Está praticamente fechado: O Brasil deve mesmo adotar o padrão japonês para a tevê digital. Conhecido como ISDB (Integrated Services Digital Broadcast), o modelo é o preferido do Ministro das Comunicações, Hélio Costa, e das grandes redes de televisão brasileiras. Mas a visita ao país, esta semana, do comissário de comércio da União Européia, Peter Mandelson, promete embolar o meio de campo até a decisão definitiva.
Mandelson, que circulará por São Paulo, Ribeiro Preto e Rio de Janeiro de amanhã até o dia 1.° de abril, pretende usar suas últimas cartas em defesa da adoção do modelo europeu, o DVB (Digital Video Broadcast).

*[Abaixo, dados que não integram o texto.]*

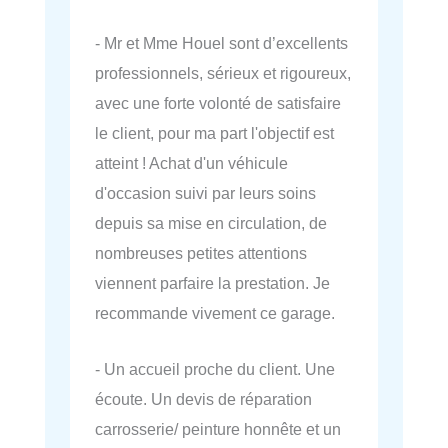
- Mr et Mme Houel sont d’excellents
professionnels, sérieux et rigoureux,
avec une forte volonté de satisfaire
le client, pour ma part l'objectif est
atteint ! Achat d'un véhicule
d'occasion suivi par leurs soins
depuis sa mise en circulation, de
nombreuses petites attentions
viennent parfaire la prestation. Je
recommande vivement ce garage.
- Un accueil proche du client. Une
écoute. Un devis de réparation
carrosserie/ peinture honnête et un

A questão da tevê digital é o principal motivo da vinda do comissário, que deve se reunir com os ministros Celso Amorim (Relações Exteriores) e Luiz Fernando Furlan (Desenvolvimento) no sábado. Antônio Palocci (Fazenda), que pediu afastamento ontem, também participaria da reunião.
Na semana passada, o comissário criticou publicamente a opção brasileira pelo sistema japonês, que, de acordo com ele, pode "isolar" o país em relação ao resto do mundo. Seu argumento é, no mínimo, digno de atenção. Afinal, o DVB é utilizado em mais de 50 países, incluindo toda a Europa, Austrália, Nova Zelândia e Índia enquanto o ISDB é adotado somente no Japão.
O Planalto, é claro, não gostou da declaração de Mandelson. Para Hélio Costa, seu alerta não passa de "balela" e "blefe". "Eles (os europeus) é que vão acabar ficando isolados porque estão vendendo um sistema que não funciona nem para eles", respondeu o ministro, referindo-se aos testes insatisfatórios realizados recentemente com o DVB em São Paulo.
Aliás, Costa e um grupo de ministros estão de viagem marcada para a Ásia, daqui a duas semanas, para discutir a possibilidade de implantação de uma fábrica de semicondutores matéria-prima para microchips no Brasil. Atualmente, o país não produz esse tipo de produto e gasta cerca de US$ 2,5 bilhões por ano só com importações (quase metade dos US$ 5,2 bilhões desembolsados na compra de equipamentos e componentes eletrônicos).
Para o governo, a implantação de uma fábrica de semicondutores representa mais do que uma economia na balança comercial: seria a prova de que o Brasil entrou de vez na era da tecnologia da informação. Por isso sua instalação é a condição estabelecida na escolha do padrão. De acordo com o ministro das Comunicações, os detentores do sistema escolhido deverão investir entre US$ 400 milhões e US$ 500 milhões na fábrica.
Não existe um prazo formal para a escolha entre os três sistemas (há ainda o padrão norte-americano, ATSC, praticamente fora do páreo por conta dos baixos investimentos prometidos pelos EUA). Mas, em ano eleitoral, está claro que o governo preferiu ter o apoio das redes abertas de televisão, entusiastas do ISDB. As emissoras defendem o padrão japonês porque ele impede a entrada de novos concorrentes no mercado, como as empresas de telefonia e outras operadoras. Ou seja, é o que menos afeta o seu atual modelo de negócios.
Por essas e outras, um grupo de ONGs, associações e movimentos sociais vem pedindo o adiamento da escolha para depois das eleições. As entidades também querem que o sistema de exploração da tevê digital seja debatido por meio de um projeto de lei, e não definido por decreto. Seja como for, um aspecto ainda carece de debate: o modelo de conteúdo, que é o que mais importa para o telespectador.